Material for this task START
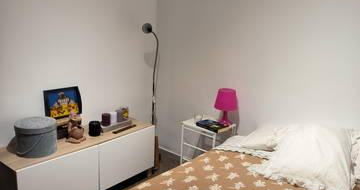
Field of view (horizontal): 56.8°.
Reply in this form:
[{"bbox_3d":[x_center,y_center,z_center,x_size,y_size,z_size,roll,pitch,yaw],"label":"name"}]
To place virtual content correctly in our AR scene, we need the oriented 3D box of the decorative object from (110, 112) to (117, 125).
[{"bbox_3d":[-0.569,0.195,2.829,0.070,0.087,0.070,2,13,-1],"label":"decorative object"}]

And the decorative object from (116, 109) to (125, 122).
[{"bbox_3d":[-0.518,0.181,2.886,0.070,0.092,0.070,13,17,37],"label":"decorative object"}]

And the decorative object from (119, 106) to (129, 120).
[{"bbox_3d":[-0.485,0.164,2.939,0.069,0.106,0.069,13,17,37],"label":"decorative object"}]

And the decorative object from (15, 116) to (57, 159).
[{"bbox_3d":[-0.966,0.279,2.237,0.251,0.193,0.251,13,17,37],"label":"decorative object"}]

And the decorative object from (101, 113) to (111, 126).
[{"bbox_3d":[-0.616,0.203,2.779,0.073,0.091,0.073,13,17,37],"label":"decorative object"}]

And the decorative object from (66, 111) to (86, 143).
[{"bbox_3d":[-0.768,0.226,2.440,0.144,0.220,0.137,-9,17,-39],"label":"decorative object"}]

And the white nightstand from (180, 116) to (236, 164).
[{"bbox_3d":[0.236,0.501,2.855,0.345,0.538,0.291,14,18,41],"label":"white nightstand"}]

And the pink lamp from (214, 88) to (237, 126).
[{"bbox_3d":[0.385,0.100,2.776,0.190,0.290,0.190,2,13,-1],"label":"pink lamp"}]

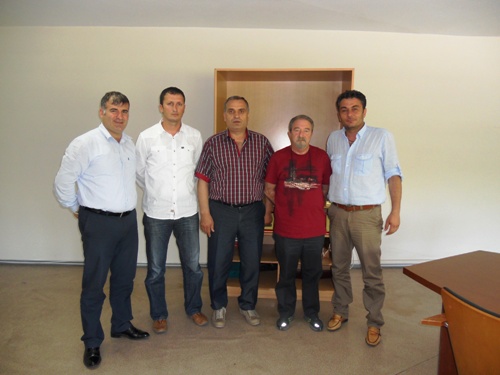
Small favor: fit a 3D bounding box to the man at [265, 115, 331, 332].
[{"bbox_3d":[0.373,0.270,2.968,0.530,1.620,0.400,1,7,1],"label":"man"}]

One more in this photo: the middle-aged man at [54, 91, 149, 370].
[{"bbox_3d":[-0.963,0.246,2.580,0.500,1.728,0.580,7,10,43],"label":"middle-aged man"}]

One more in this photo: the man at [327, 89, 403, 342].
[{"bbox_3d":[0.815,0.204,2.851,0.570,1.793,0.460,5,8,28],"label":"man"}]

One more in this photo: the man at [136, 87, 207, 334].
[{"bbox_3d":[-0.588,0.176,2.921,0.540,1.793,0.400,-2,7,-18],"label":"man"}]

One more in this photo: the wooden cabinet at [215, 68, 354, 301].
[{"bbox_3d":[0.300,-0.030,3.710,1.175,2.029,0.603,1,7,5],"label":"wooden cabinet"}]

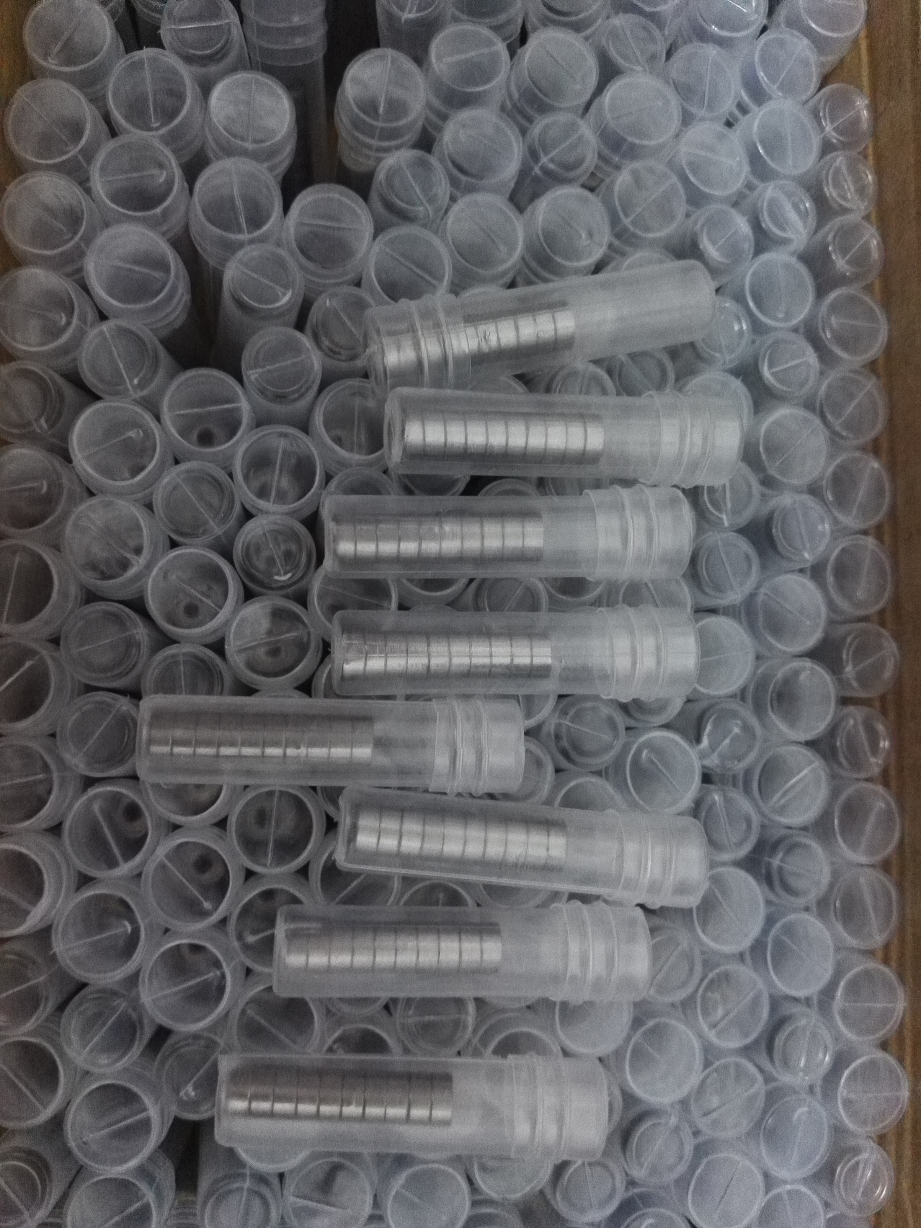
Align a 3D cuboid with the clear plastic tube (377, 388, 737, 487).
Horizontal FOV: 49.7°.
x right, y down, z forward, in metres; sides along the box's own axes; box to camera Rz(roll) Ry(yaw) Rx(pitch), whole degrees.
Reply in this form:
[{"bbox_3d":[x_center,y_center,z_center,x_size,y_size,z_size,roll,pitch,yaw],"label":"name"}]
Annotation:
[{"bbox_3d":[0.025,-0.043,0.242,0.085,0.021,0.021,0,83,-12],"label":"clear plastic tube"}]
Material for this task END
Exercise requirements: Give back every record above word for word, dropping pictures.

Exercise response:
Field of view (horizontal): 56.8°.
Reply in this form:
[{"bbox_3d":[x_center,y_center,z_center,x_size,y_size,z_size,roll,pitch,yaw],"label":"name"}]
To place virtual content correctly in our AR scene, we need the oriented 3D box of the decorative object from (110, 112) to (117, 125).
[{"bbox_3d":[-0.569,0.195,2.829,0.070,0.087,0.070,2,13,-1],"label":"decorative object"}]

And the decorative object from (116, 109) to (125, 122).
[{"bbox_3d":[-0.518,0.181,2.886,0.070,0.092,0.070,13,17,37],"label":"decorative object"}]

And the decorative object from (119, 106) to (129, 120).
[{"bbox_3d":[-0.485,0.164,2.939,0.069,0.106,0.069,13,17,37],"label":"decorative object"}]

And the decorative object from (15, 116) to (57, 159).
[{"bbox_3d":[-0.966,0.279,2.237,0.251,0.193,0.251,13,17,37],"label":"decorative object"}]

And the decorative object from (101, 113) to (111, 126).
[{"bbox_3d":[-0.616,0.203,2.779,0.073,0.091,0.073,13,17,37],"label":"decorative object"}]

And the decorative object from (66, 111) to (86, 143).
[{"bbox_3d":[-0.768,0.226,2.440,0.144,0.220,0.137,-9,17,-39],"label":"decorative object"}]

And the white nightstand from (180, 116) to (236, 164).
[{"bbox_3d":[0.236,0.501,2.855,0.345,0.538,0.291,14,18,41],"label":"white nightstand"}]

And the pink lamp from (214, 88) to (237, 126).
[{"bbox_3d":[0.385,0.100,2.776,0.190,0.290,0.190,2,13,-1],"label":"pink lamp"}]

Small favor: fit a 3D bounding box to the man at [265, 115, 331, 332].
[{"bbox_3d":[0.373,0.270,2.968,0.530,1.620,0.400,1,7,1],"label":"man"}]

One more in this photo: the middle-aged man at [54, 91, 149, 370].
[{"bbox_3d":[-0.963,0.246,2.580,0.500,1.728,0.580,7,10,43],"label":"middle-aged man"}]

One more in this photo: the man at [327, 89, 403, 342].
[{"bbox_3d":[0.815,0.204,2.851,0.570,1.793,0.460,5,8,28],"label":"man"}]

One more in this photo: the man at [136, 87, 207, 334].
[{"bbox_3d":[-0.588,0.176,2.921,0.540,1.793,0.400,-2,7,-18],"label":"man"}]

One more in this photo: the wooden cabinet at [215, 68, 354, 301].
[{"bbox_3d":[0.300,-0.030,3.710,1.175,2.029,0.603,1,7,5],"label":"wooden cabinet"}]

Align a 3D cuboid with the clear plastic tube (377, 388, 737, 487).
Horizontal FOV: 49.7°.
x right, y down, z forward, in metres; sides along the box's own axes; box to camera Rz(roll) Ry(yaw) Rx(pitch), whole degrees.
Reply in this form:
[{"bbox_3d":[x_center,y_center,z_center,x_size,y_size,z_size,roll,pitch,yaw],"label":"name"}]
Annotation:
[{"bbox_3d":[0.025,-0.043,0.242,0.085,0.021,0.021,0,83,-12],"label":"clear plastic tube"}]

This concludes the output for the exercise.